Lato nadal jeszcze trwa, jednak pogoda za oknem pozostawia wiele do życzenia. Jest zimno i pada deszcz, więc wypoczynek na świeżym powietrzu stanowczo odpada. Na szczęście jest coś, co idealnie sprawdza się w takiej sytuacji. To idealna okazja, aby skulić się w kącie kanapy i całkowicie oddać lekturze. Jestem pewna, że dzisiejsza propozycja przypadnie Wam do gustu. Czas na powrót Alka Rogozińskiego, czyli mistrza czarnego humoru i klasycznych intryg kryminalnych wraz z najnowszą powieścią “Bardzo cichy rozwód”.
Wkraczamy do świata Zuzanny i Kacpra, którzy już od kilku lat tworzą związek małżeński. Kiedyś życie pary przypominało sielankowy obrazek i mało kto śmiałby podejrzewać, że za jakiś czas para będzie miała siebie serdecznie dosyć. Prawda jest taka, że małżonkowie szczerze się nie lubią, a wręcz nie mogą na siebie patrzeć i są sobą wyraźnie znudzeni. W końcu Zuzanna wreszcie mówi to, o czym oboje od dawna myśleli – pragnie rozwodu. Niestety, Kacprowi nie jest dane cieszyć się tą decyzją zbyt długo. Okazuje się bowiem, że papierkowa zabawa z zakończeniem związku będzie aktualnie ich najmniejszym problemem. Dlaczego?
Autor podsuwa swoim bohaterom… nagiego nieboszczyka, leżącego w ich łóżku. Co ciekawe, do nieżywego człowieka dołączona jest karteczka zawierająca reprymendę, aby o tym nietypowym znalezisku w żadnym wypadku nie zawiadamiać policji i jak najszybciej pozbyć się ciała. Choć zarówno ona, jak i on, znają tożsamość denata, nie chcą się do tego przyznać. Para postanawia posłuchać zapisanej na karteczce rady, dlatego jak najszybciej zawija ciało w dywan – uwaga, uwaga! – z Ikei.

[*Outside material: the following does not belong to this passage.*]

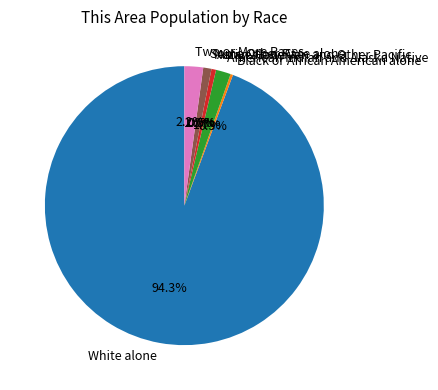

To the nearest percent, what portion does Asian alone represent?

1%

Od tej pory Zuzanna i Kacper będą musieli ślizgać się od odpowiedzialności, unikając służb mundurowych i lokalnych gangsterów. Problem dotyczy ich obojga, ale czy mogą sobie ufać?
Cieszę się, że trafiłam na “Bardzo cichy rozwód” autorstwa Alka Rogozińskiego. Uważam, że to książka idealna na lato, ze względu na swoją lekkość. Choć fabułę można uznać za zamotaną, bawiłam się naprawdę świetnie i od samego początku byłam ciekawa, jak to wszystko się zakończy, bo trzeba przyznać, że problem małżonków jest – delikatnie mówiąc – dość nietypowy i bardzo poważny. Mało tego, podczas lektury można nieźle popracować przeponą, bo jest to historia pełna humoru i żartów sytuacyjnych! Jeśli nie macie najlepszego nastroju, komedia kryminalna Rogozińskiego szybko pozbawi Was wszelkich smutków.

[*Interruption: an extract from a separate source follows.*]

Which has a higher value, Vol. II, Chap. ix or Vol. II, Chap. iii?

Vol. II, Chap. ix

Poza tym fabuła kusi ciągłymi zwrotami akcji. Podczas gdy ja cieszyłam się, że bohaterowie są już na ostatniej prostej do wybrnięcia z tej patowej sytuacji, autor odwracał wszystko do góry nogami. Historia rozgrywa się w Warszawie, co nie jest tutaj bez znaczenia. Jestem pewna, że jeżeli przeczytacie “Bardzo cichy rozwód”, już nigdy nie spojrzycie na historyczny Pałac Kultury i Nauki tak, jak postrzegaliście go przed lekturą! Dlaczego? Sprawdźcie sami, bo naprawdę warto!